- _Exercise tasks_
A: Answer these questions about the text on internal events in Django, one per line:
(i) According to the text, what is the real issue, rather than complexity itself?
(ii) Which two attributes does OrderCreatedEvent store?
(iii) Which class is imported from collections for the event bus?
B: Rewrite the part of the text on internal events in Django starting with "Introducing Internal Events" and going on through "No message broker.", with "message broker" replaced by "message queue".

··· Extracted text ···

The Problem: Tight Coupling in Django Services

When a Django application grows, service methods tend to accumulate responsibilities. A single business action triggers multiple side effects:

  • Updating database records
  • Invalidating cache
  • Sending notifications
  • Writing audit logs

At first, this looks manageable:

def update_order(order_data):
    order = save_order(order_data)
    update_cache(order)
    send_notification(order)
    write_audit_log(order)
    return order

But over time, this pattern becomes painful:

  • Every new requirement modifies core logic
  • Testing becomes harder
  • Side effects are tightly coupled
  • Business logic is buried under orchestration code

The real issue is not complexity itself - it's dependency direction.

Introducing Internal Events (No Kafka Required)

To solve this problem we implemented a simple internal event system inside Django. No external infrastructure needed. No message broker.

Step 1: Define Event Types

We defined events as simple objects like this:

class OrderCreatedEvent:
    def __init__(self, order_id, user_id):
        self.order_id = order_id
        self.user_id = user_id

Step 2: Create an Event Bus

A basic in-memory dispatcher:

from collections import defaultdict

class EventBus:
    def __init__(self):
        self._handlers = defaultdict(list)

    def subscribe(self, event_type, handler):
        self._handlers[event_type].append(handler)

    def publish(self, event):
        event_type = type(event)
        for handler in self._handlers[event_type]:
            handler(event)

Step 3: Define Handlers (Consumers)

Each side effect becomes its own handler:

def update_cache(event):
    pass

def send_notification(event):
    pass

def write_audit_log(event):
    pass

Step 4: Wire Everything Together

event_bus = EventBus()

··· Entries provided ···

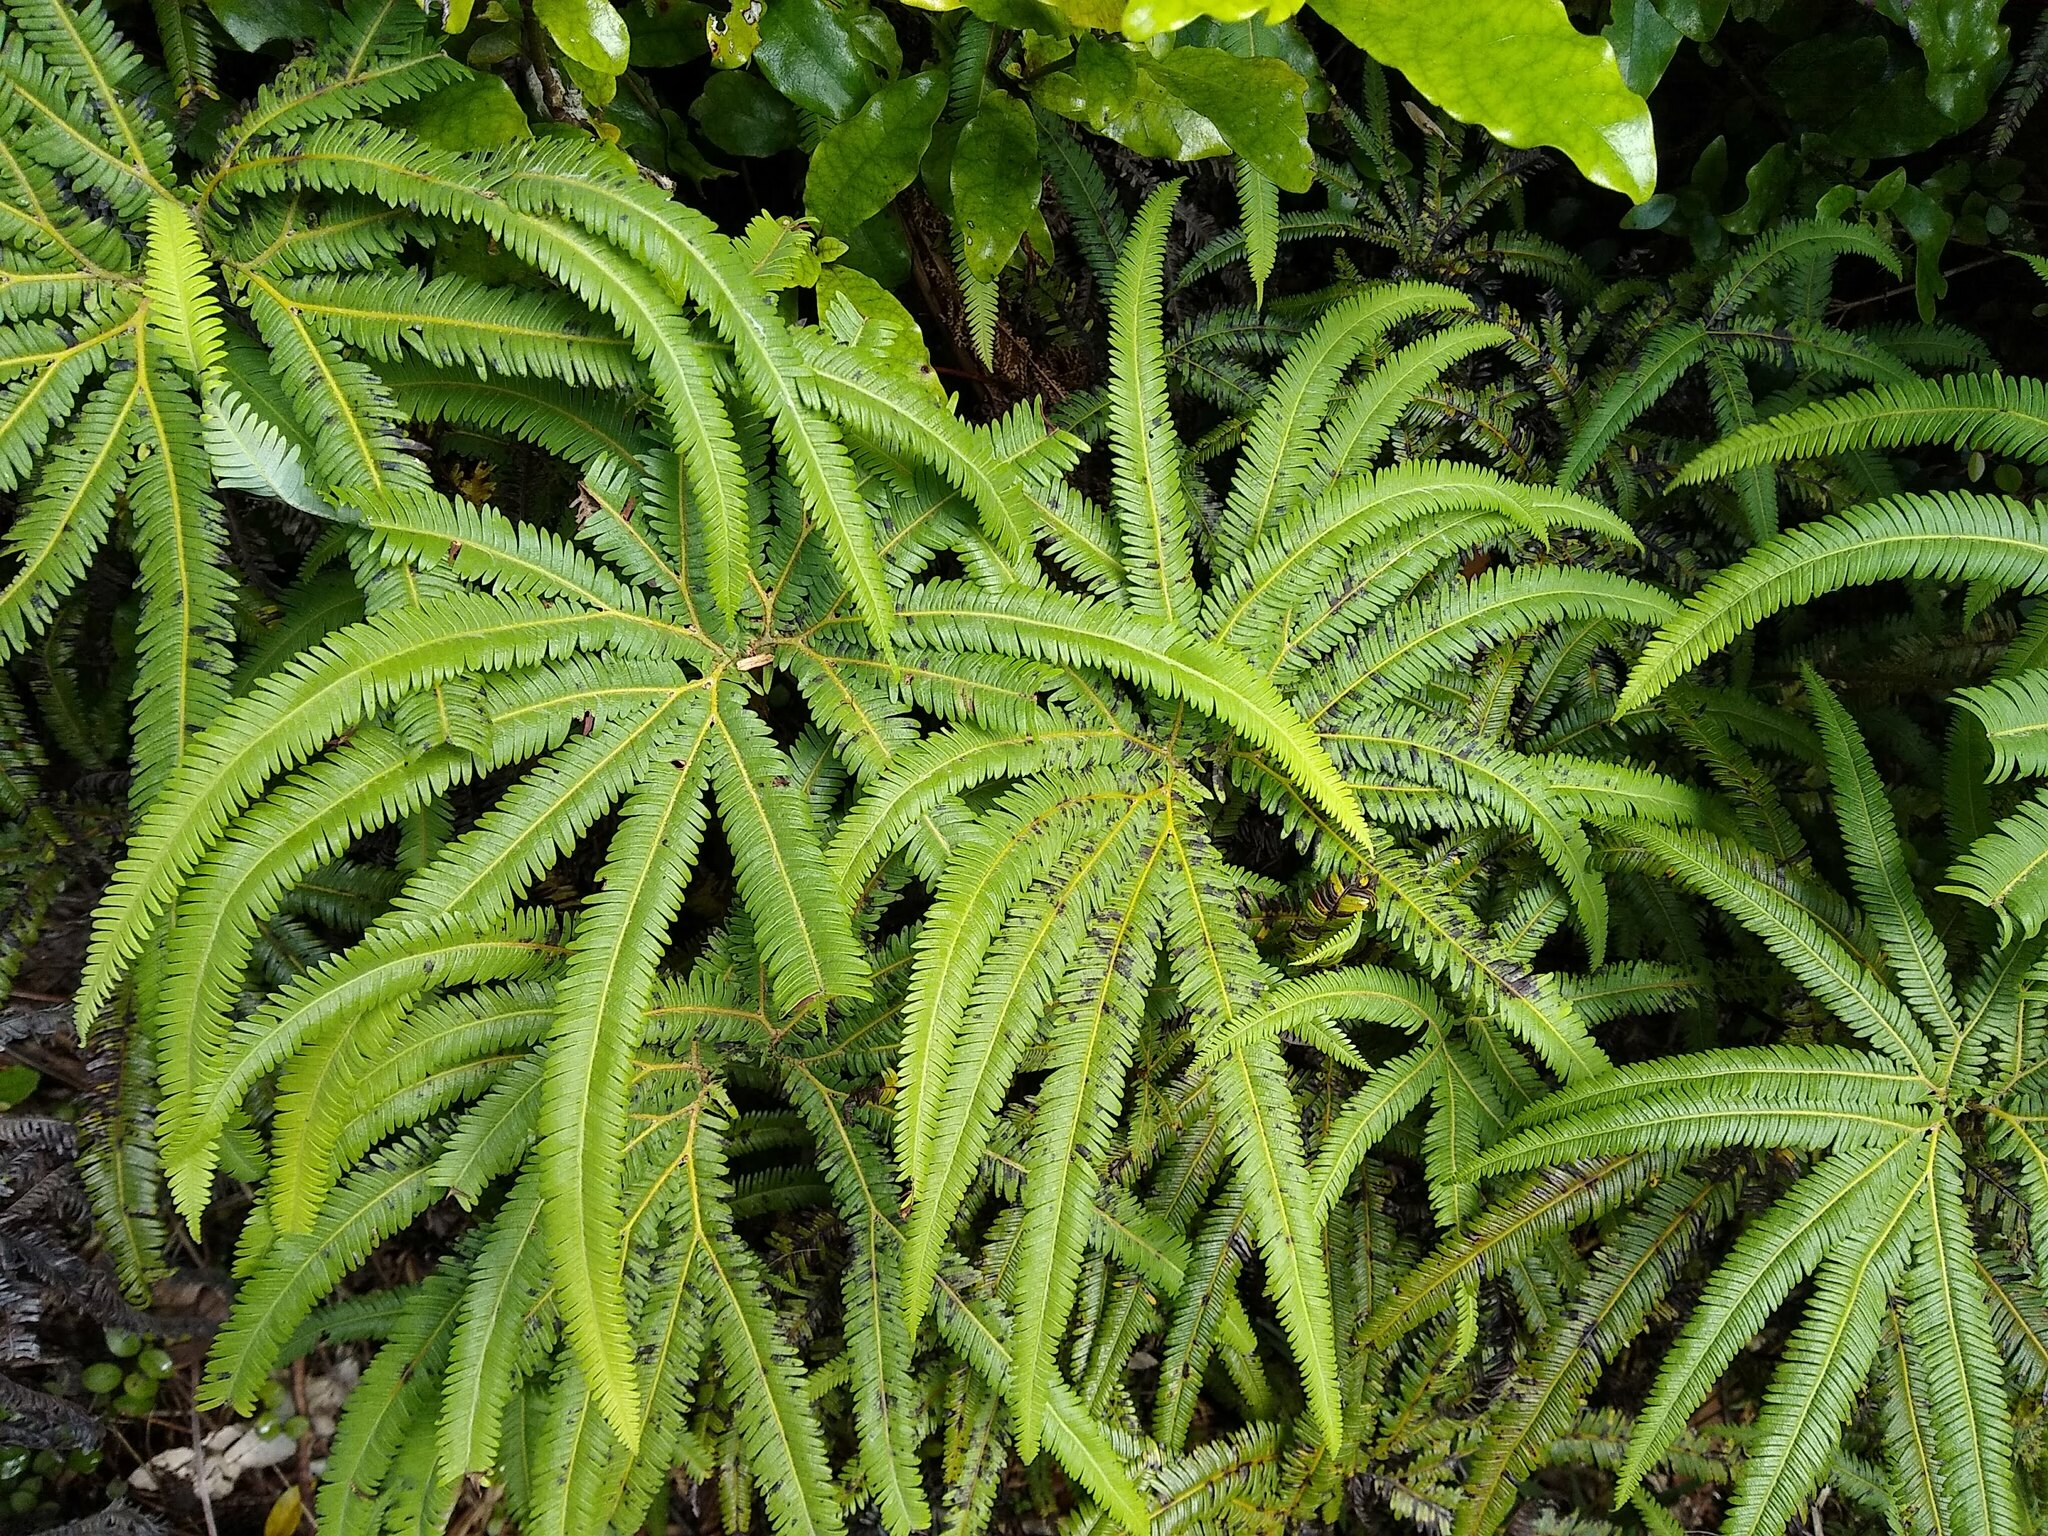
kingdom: Plantae
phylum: Tracheophyta
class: Polypodiopsida
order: Gleicheniales
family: Gleicheniaceae
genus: Sticherus
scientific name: Sticherus cunninghamii
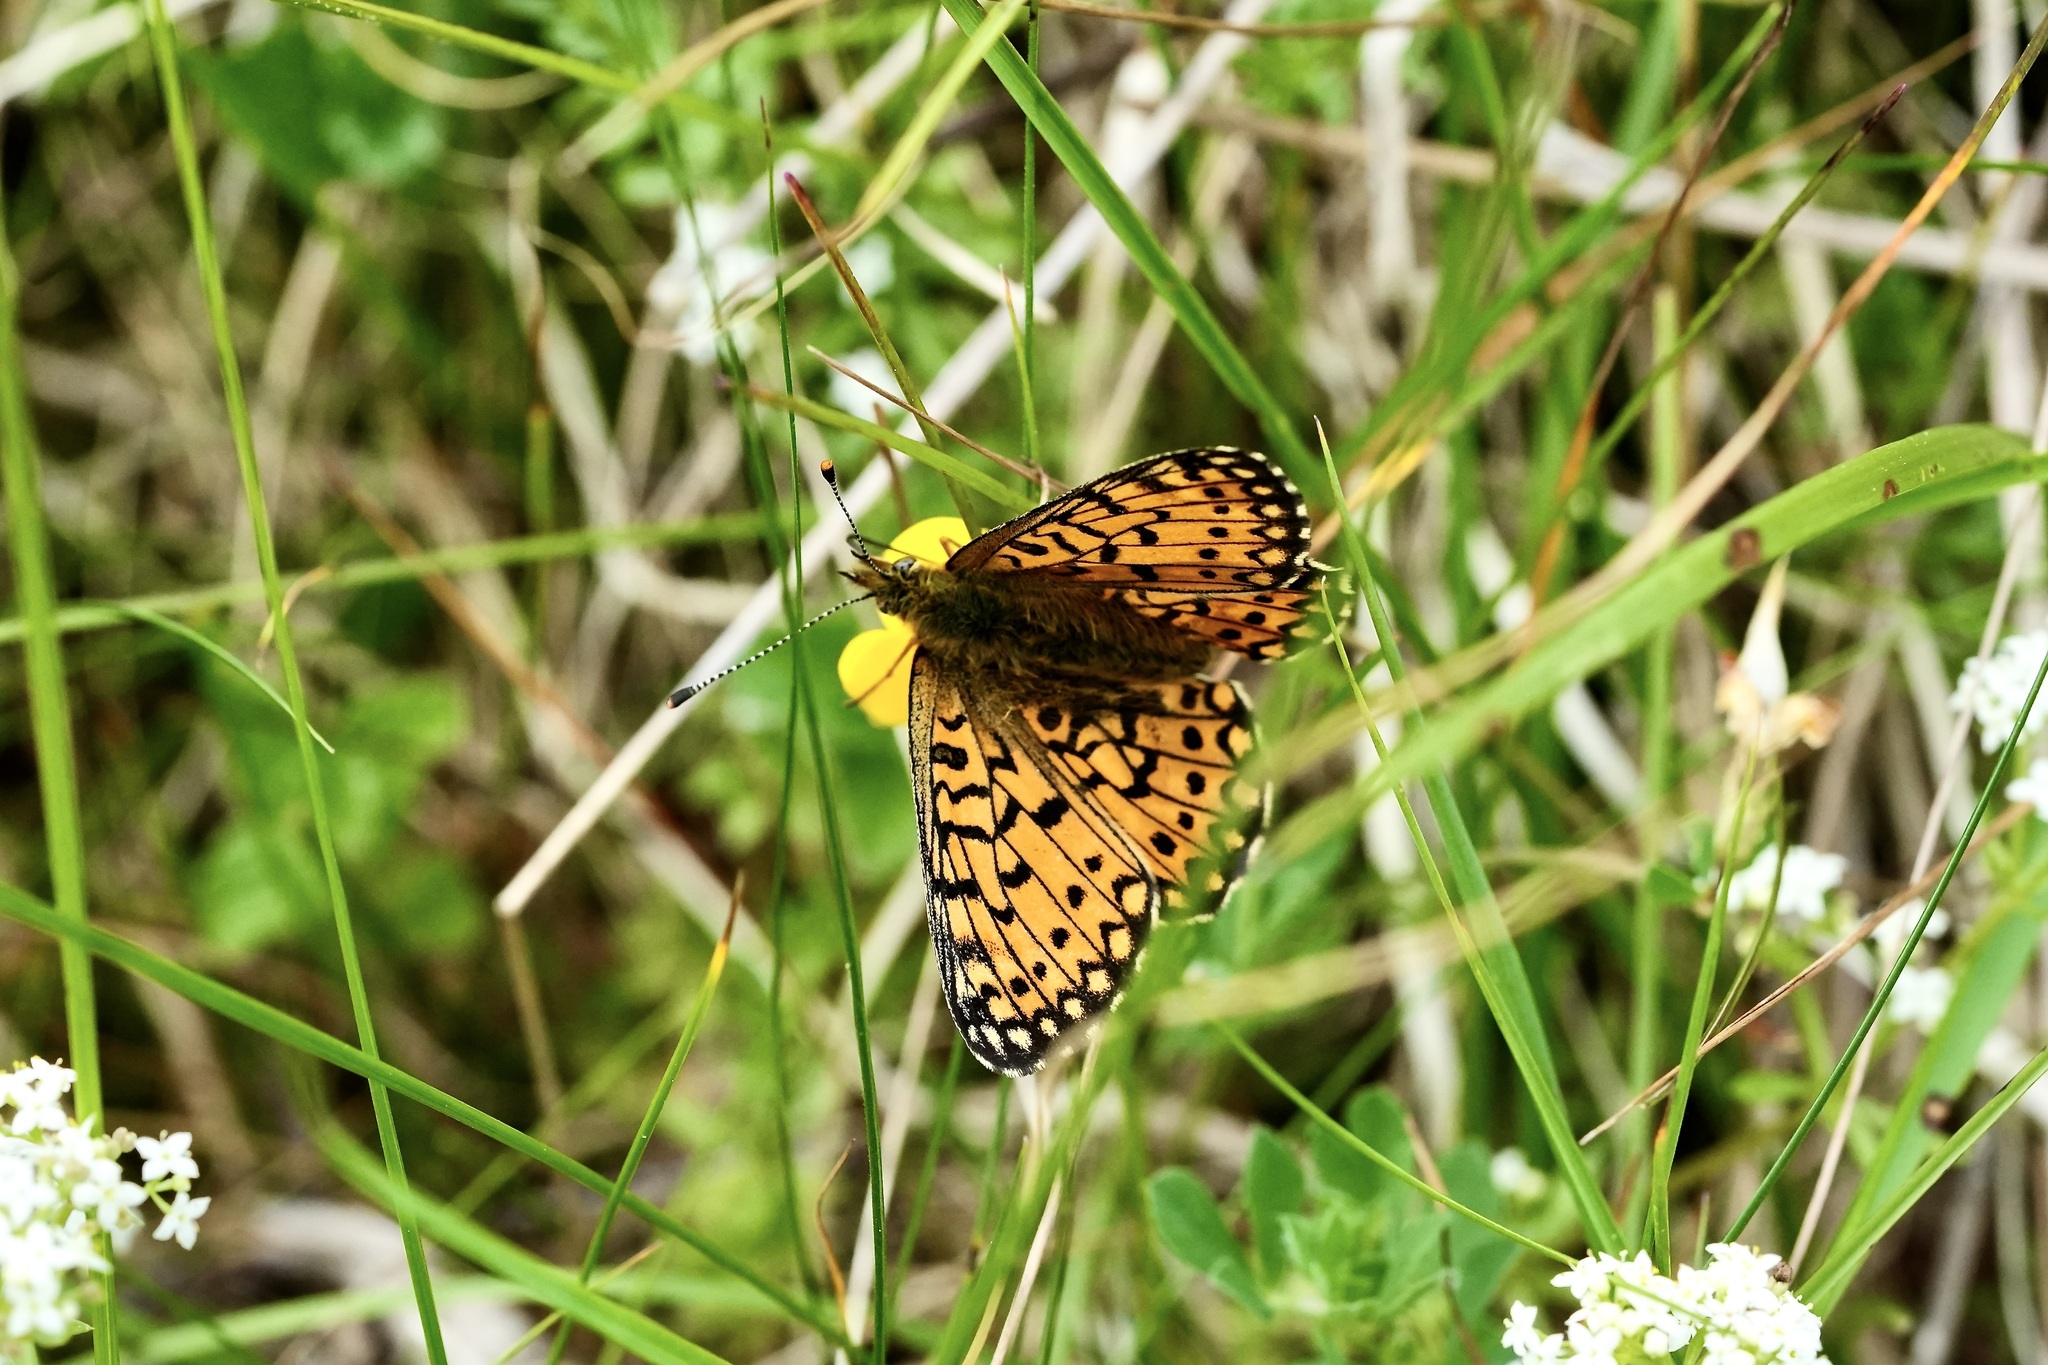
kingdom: Animalia
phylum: Arthropoda
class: Insecta
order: Lepidoptera
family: Nymphalidae
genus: Boloria
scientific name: Boloria selene
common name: Small pearl-bordered fritillary
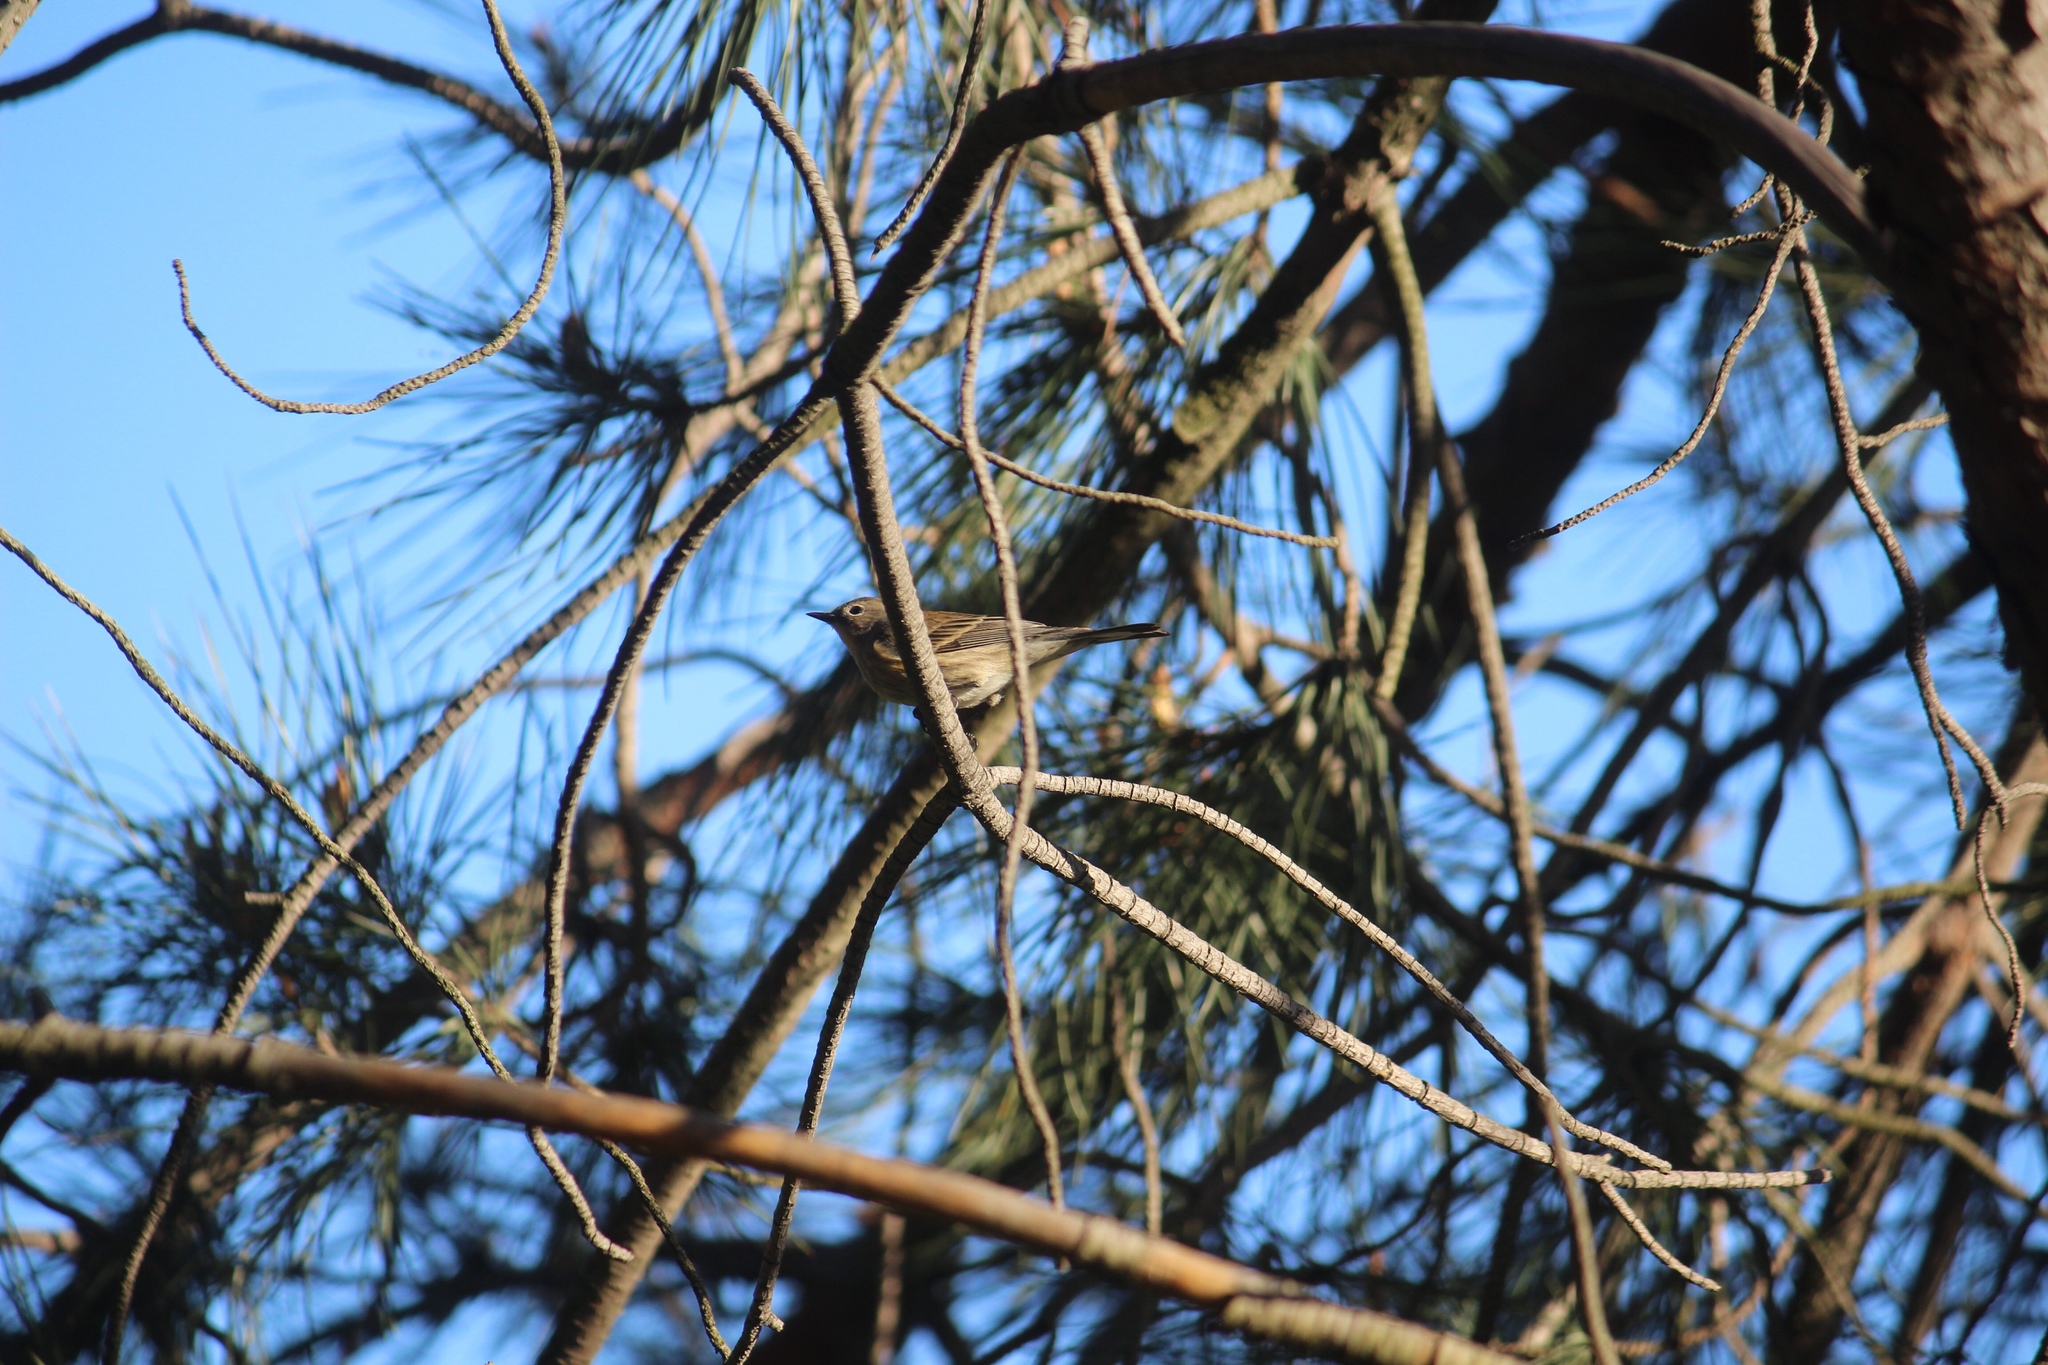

···

- _Task responses_
A:
(i) Dependency direction.
(ii) order_id and user_id.
(iii) defaultdict.

B:
Introducing Internal Events (No Kafka Required)

To solve this problem we implemented a simple internal event system inside Django. No external infrastructure needed. No message queue.